With the recent concern toward wood utilization in large-scale structures, increasing the strength performance of structural elements is important. Developing structural elements using board materials is one of the measures to increase the strength performance. A high-performance nailed joint to resist shear loading is necessary to increase the strength performance of wooden structural elements using board materials. This study was conducted in order to understand the shear properties of nailed joints intended for large-scale structures. Shear tests were conducted with nailed joints using structural plywood, medium density fiberboard, or particleboard. The yield resistance was determined from experimental load-slip displacement curves, and was also calculated using European yield theory (EYT). Consequently, the nailed joint specimens using MDF showed an experimental yield resistance higher than those using structural sugi plywood.
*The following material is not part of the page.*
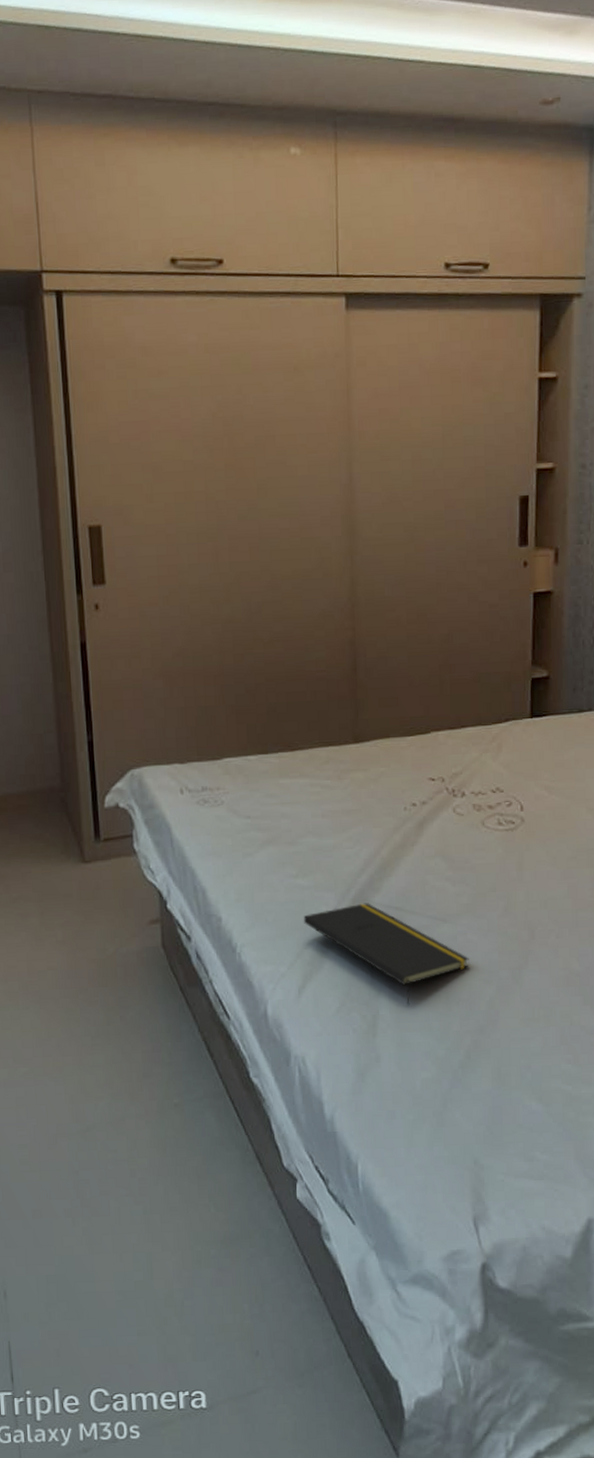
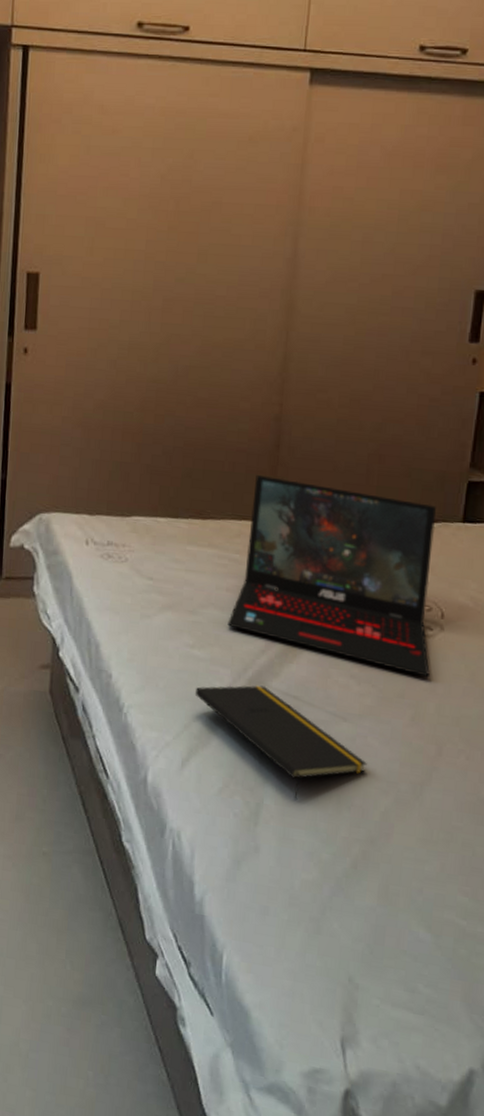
laptop: none [326,699,516,868] -> present [227,474,436,677]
The nailed joint specimens using PB also showed a high value similar to that of the joints using structural karamatsu plywood. The yield resistance of most of the joint specimen series calculated using European yield theory showed slightly higher values than the experimental yield resistance. This study observed the deformation behavior around the nail head under shear loading. No deformation was observed from the appearance at the initial region of the test. The nail head started a rotational deformation when the joint started yielding. Moreover, the side panel became partially embedded. The nail head was completely embedded at the maximum load of the specimen. Nail pull-out from the base material was not remarkably evident. This deformation behavior was observed in all the board materials used in this study.